Terzo, i wrapper proprietari di tool AI perdono valore. Sistemi che oggi vendono “integrazione di ChatGPT con il tuo Notion” diventano commodity nel momento in cui un server MCP open source fa la stessa cosa gratis. Le piattaforme verticali dovranno difendersi su workflow specifici, non sull’integrazione tecnica.
Quello che MCP non risolve
Non risolve la gestione degli errori a livello agente. Se il database risponde con un timeout o lo schema è cambiato, MCP standardizza il messaggio di errore, non la logica di recovery. Quella resta a carico di chi costruisce l’applicazione.

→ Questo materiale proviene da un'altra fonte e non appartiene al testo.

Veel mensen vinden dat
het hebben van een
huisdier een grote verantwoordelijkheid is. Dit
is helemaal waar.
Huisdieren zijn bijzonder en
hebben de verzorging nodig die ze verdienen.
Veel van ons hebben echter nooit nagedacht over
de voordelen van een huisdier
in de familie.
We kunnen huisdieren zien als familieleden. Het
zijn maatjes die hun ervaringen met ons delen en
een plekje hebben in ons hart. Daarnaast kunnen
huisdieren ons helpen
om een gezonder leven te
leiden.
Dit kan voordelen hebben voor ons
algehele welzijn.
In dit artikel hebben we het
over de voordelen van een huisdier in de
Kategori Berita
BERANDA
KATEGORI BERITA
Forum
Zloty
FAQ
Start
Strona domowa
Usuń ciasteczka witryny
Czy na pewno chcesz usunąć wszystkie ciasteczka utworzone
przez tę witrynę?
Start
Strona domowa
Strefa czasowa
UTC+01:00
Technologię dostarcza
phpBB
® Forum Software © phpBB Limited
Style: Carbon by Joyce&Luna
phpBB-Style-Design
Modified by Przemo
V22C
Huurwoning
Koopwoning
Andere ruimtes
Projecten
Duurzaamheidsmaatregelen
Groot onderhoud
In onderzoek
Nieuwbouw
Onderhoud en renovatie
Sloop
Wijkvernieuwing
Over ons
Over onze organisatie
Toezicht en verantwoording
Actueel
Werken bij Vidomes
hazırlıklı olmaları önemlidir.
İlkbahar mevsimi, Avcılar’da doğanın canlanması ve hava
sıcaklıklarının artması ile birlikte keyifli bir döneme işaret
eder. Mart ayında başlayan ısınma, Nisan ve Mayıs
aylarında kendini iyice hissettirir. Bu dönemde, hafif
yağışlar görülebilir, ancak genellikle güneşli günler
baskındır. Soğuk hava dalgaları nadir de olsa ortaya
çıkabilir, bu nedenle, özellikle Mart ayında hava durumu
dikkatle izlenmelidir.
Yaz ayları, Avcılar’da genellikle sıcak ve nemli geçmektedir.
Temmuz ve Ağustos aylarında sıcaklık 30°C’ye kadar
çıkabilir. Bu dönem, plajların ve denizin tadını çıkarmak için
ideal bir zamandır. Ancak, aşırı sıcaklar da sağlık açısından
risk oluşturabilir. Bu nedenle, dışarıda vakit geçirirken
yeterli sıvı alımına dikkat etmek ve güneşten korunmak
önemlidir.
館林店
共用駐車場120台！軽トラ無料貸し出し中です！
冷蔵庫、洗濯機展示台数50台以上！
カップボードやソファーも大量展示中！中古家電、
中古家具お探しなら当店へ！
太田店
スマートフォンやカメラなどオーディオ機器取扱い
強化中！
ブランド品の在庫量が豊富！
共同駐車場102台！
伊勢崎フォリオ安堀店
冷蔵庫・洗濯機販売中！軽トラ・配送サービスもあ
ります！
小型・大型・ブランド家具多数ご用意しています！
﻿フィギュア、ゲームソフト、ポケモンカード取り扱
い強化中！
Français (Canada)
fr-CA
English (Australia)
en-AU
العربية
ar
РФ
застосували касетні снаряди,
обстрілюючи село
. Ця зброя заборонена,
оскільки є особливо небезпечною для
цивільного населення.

Non risolve il problema dell’autorizzazione dettagliato. Un server MCP può esporre l’accesso a Postgres, ma decidere chi può leggere quali tabelle in quale ruolo non è dentro il protocollo. È esattamente come HTTP: trasporto sì, sicurezza ti arrangi.
Non risolve la traceability per la compliance. Per chi opera sotto regolamenti europei attesi (AI Act in arrivo) servirà un livello sopra MCP che logga ogni chiamata di tool con contesto di prompt, motivazione del modello, output prodotto, autorizzazione concessa.
I primi server della community e cosa segnalano
Nelle prime trentasei ore dalla pubblicazione del protocollo, sono già apparsi su GitHub server MCP non ufficiali per Notion, Linear, Jira, Airtable, Stripe, Shopify, Pinecone. Alcuni sono ancora rough, ma il pattern è chiaro. Sviluppatori indipendenti stanno costruendo l’ecosistema più velocemente di quanto i singoli fornitori SaaS facciano per le proprie integrazioni ufficiali.
È il segno della trazione iniziale che molti standard non hanno mai trovato. Se la curva continua a queste pendenze, entro tre mesi avremo un server MCP per ogni servizio SaaS rilevante per il marketing. Entro sei mesi sarà strano non averne uno disponibile in versione almeno funzionante.
Cosa significa per chi vende servizi SaaS
Una conseguenza che pochi stanno commentando: i fornitori SaaS che fino a ieri vivevano protetti dalla difficoltà di integrazione si trovano improvvisamente in una posizione diversa. Se un server MCP open-source consente di interrogare il tuo SaaS, di estrarne dati, di automatizzarne le azioni, il valore della tua UI diminuisce. La tua piattaforma diventa una commodity raggiungibile dall’agente AI del cliente.
Le risposte ragionevoli sono due. La prima è pubblicare un proprio server MCP ufficiale, controllando lo scope, la sicurezza, le funzionalità esposte. La seconda è spostare il valore sopra l’integrazione: workflow specifici, conoscenza verticale, network di clienti, dati aggregati. Chi non fa né l’una né l’altra rischia di scoprirsi sostituibile.
Per le piattaforme italiane di nicchia che operano su mercati verticali (ad esempio CRM specializzati per categorie specifiche), è il momento di decidere quale strategia adottare. La finestra è aperta per chi si muove ora.
Una terza opzione che vale citare: alcuni fornitori SaaS storici stanno già muovendosi rapidamente. Linear, GitLab, e alcune piattaforme di project management stanno pubblicando server MCP ufficiali entro le prime settimane. Chi arriva tardi su un protocollo che diventa standard non recupera il terreno: lo cede ai concorrenti che si sono mossi per primi.
La mossa che mi aspetto nei prossimi mesi
Se MCP attecchisce, lo capiremo nei sei mesi che seguono dall’adozione spontanea della community. La cartina di tornasole sarà quanti server MCP non-Anthropic vedremo apparire su GitHub. Se entro fine 2025 esistono cinquecento server pubblici per altrettanti SaaS, il protocollo ha vinto. Se restano i dieci ufficiali di Anthropic e poco altro, è un esperimento ben fatto che resta confinato.
La scommessa di Anthropic è seria. La domanda per chi pianifica architetture AI in azienda è se vale la pena costruire oggi su MCP, accettando il rischio che resti minoritario, o aspettare. Per nuovi progetti la risposta è abbastanza chiara: investire ora ha senso. Per integrazioni già in produzione, aspettare un trimestre non costa nulla.